L'institut de recherche du professeur Didier Raoult, à Marseille dans le sud-est de la France, a mis en ligne le résumé d'une nouvelle étude vantant les mérites de l'hydroxychloroquine contre le coronavirus, dont la méthodologie a aussitôt suscité vendredi de nouvelles critiques du monde médical.
«L'hydroxychloroquine (dérivée de l'antipaludéen chloroquine, NDLR) associée à l'azithromycine (un antibiotique, NDLR), administrée immédiatement après le diagnostic, est un traitement sans danger et efficace contre le Covid-19», peut-on lire dans la conclusion de cette brève pré-publication.
L'étude a été présentée jeudi au président Emmanuel Macron, en visite à l'institut du professeur Raoult, célèbre défenseur de ce traitement.
1.061 patients testés positifs au nouveau coronavirus ont reçu pendant «au moins trois jours» ce traitement promu par ce spécialiste des maladies infectieuses.
Après dix jours, plus de neuf sur dix (91,7%) avaient une charge virale nulle, c'est-à-dire qu'on ne trouvait plus de coronavirus dans leurs prélèvements, et cinq personnes (0,5%) sont mortes, des patients de 74 à 95 ans.
Ce pourcentage est «significativement plus bas» que chez «les patients traités sous d'autres régimes», assure ce résumé, qui précise aussi qu'«aucune toxicité cardiaque n'a été observée».
L'intégralité de l'étude n'a pas encore été publiée.
Le professeur Raoult a déjà publié des études sur l'efficacité de ce traitement, mais s'est attiré les foudres de plusieurs de ses pairs qui lui reprochaient notamment le faible échantillon de patients testés.

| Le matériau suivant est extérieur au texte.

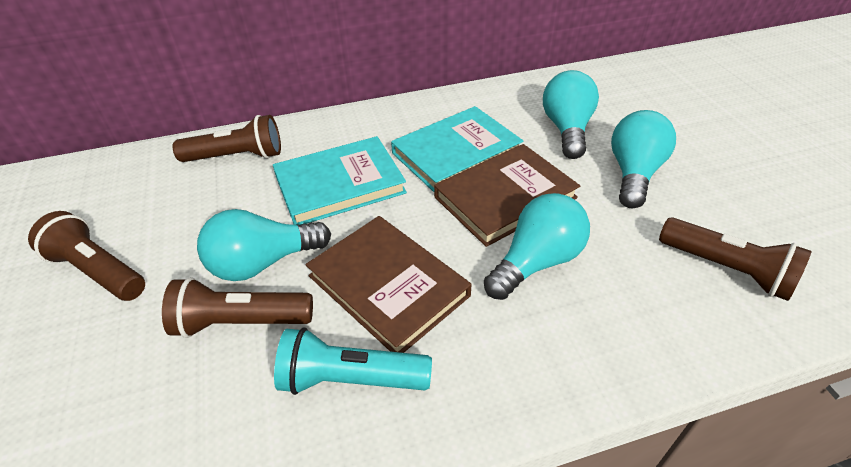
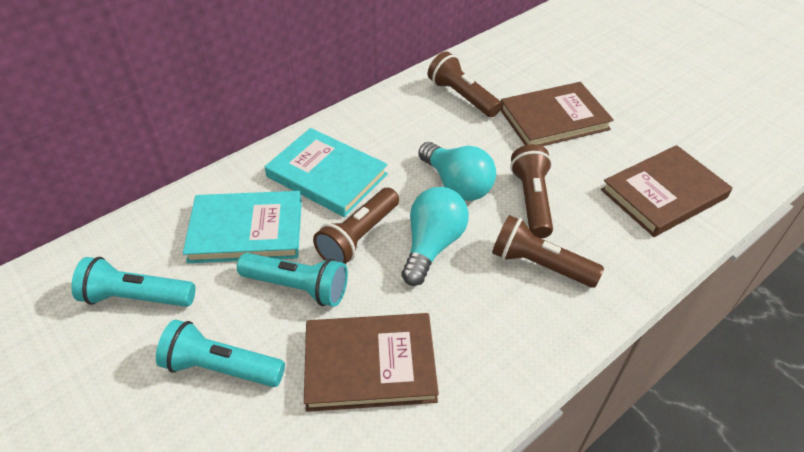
brown book: 2 -> 3
turquoise flashlight: 1 -> 3
turquoise light bulb: 4 -> 2

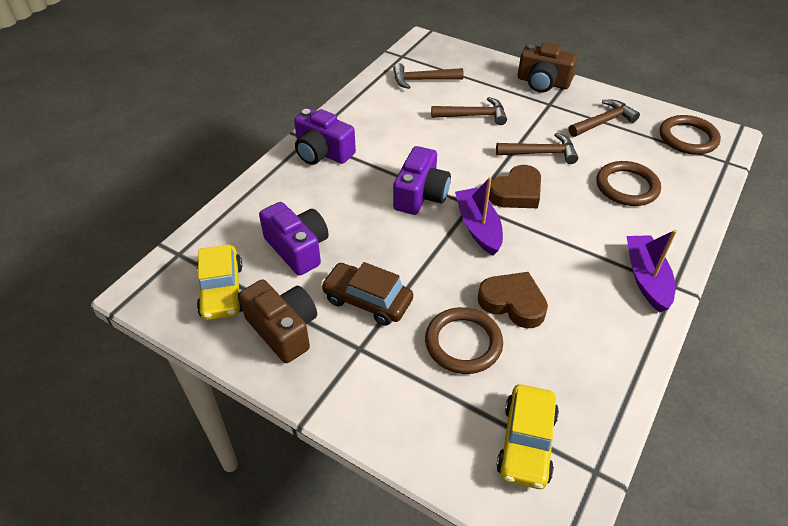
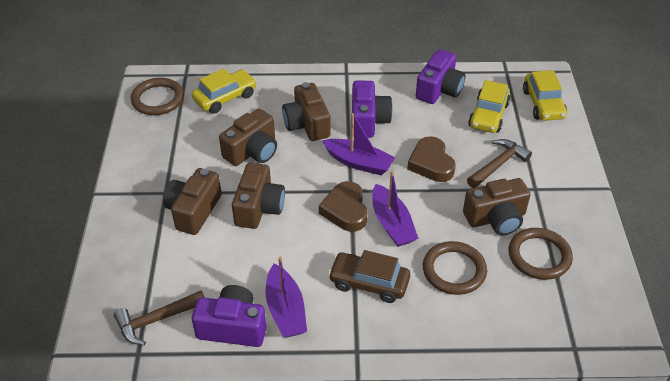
brown camera: 2 -> 5
brown hammer: 4 -> 2
purple boat: 2 -> 3
yellow car: 2 -> 3

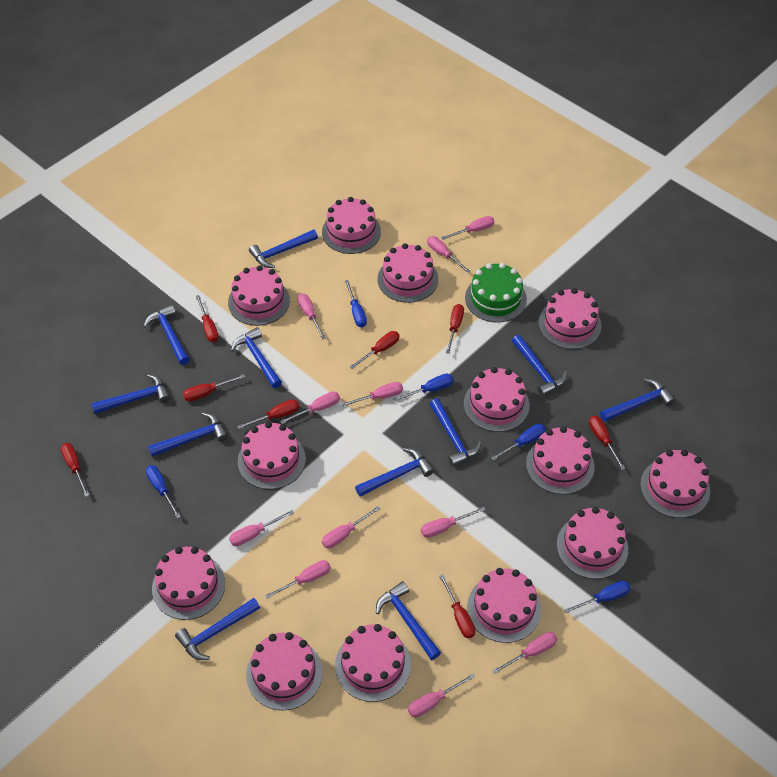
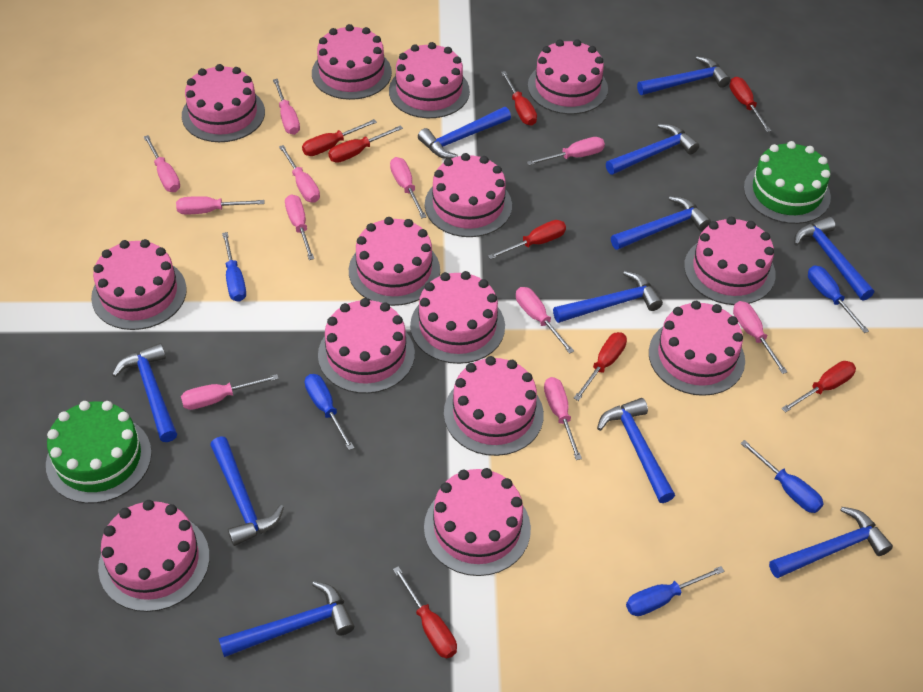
green cake: 1 -> 2
pink cake: 13 -> 14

Cette fois, nombre de scientifiques saluent le nombre important des patients inclus, mais font valoir qu'en raison de la manière dont l'étude est réalisée, rien ne permet d'en déduire que le traitement «évite l'aggravation des symptômes et empêche la persistance du virus et la contagiosité dans la plupart des cas», contrairement à ce qu'affirment les conclusions.
«Malheureusement, en l'absence de bras comparatif (groupe témoin recevant un placebo, NDLR), c'est extrêmement difficile de savoir si le traitement est efficace ou pas», explique vendredi Arnaud Fontanet, un épidémiologiste de l'Institut Pasteur, membre du conseil scientifique COVID-19, sur la chaîne BFM TV.
«Ces résultats sont juste nuls et non avenus, ça ne nous apprend rien sur l'efficacité du traitement», s'emporte l'épidémiologiste Catherine Hill, évoquant elle aussi l'absence de groupe témoin et le fait que, d'après les données publiques disponibles, au moins 85% des gens guérissent spontanément, sans aucun traitement.
L'utilisation de l'hydroxychloroquine pour combattre le coronavirus est au centre d'un débat mondial.
Au Sénégal, la moitié des malades recensés du coronavirus se sont vu prescrire de l'hydroxychloroquine en milieu hospitalier, tandis que la Grèce a relancé sa production, que le Maroc souhaite y recourir pour «les cas confirmés» et l'Algérie pour les «cas aigus».
En attendant les résultats de tests et études en cours, la France a adopté une position prudente : l'hydroxychloroquine est autorisée à l'hôpital uniquement et seulement pour les cas graves.
Une prudence justifiée, a insisté vendredi l'Agence française du médicament, après la publication d'une enquête de pharmacovigilance selon laquelle si les effets secondaires de l'hydroxychloroquine sur le cœur sont connus, «il semble qu'ils soient majorés chez les patients du COVID», qui présentent souvent un déficit en potassium, élément essentiel à la contraction des muscles, et notamment du cœur, tandis que le nouveau coronavirus semble aussi avoir une toxicité propre sur le cœur.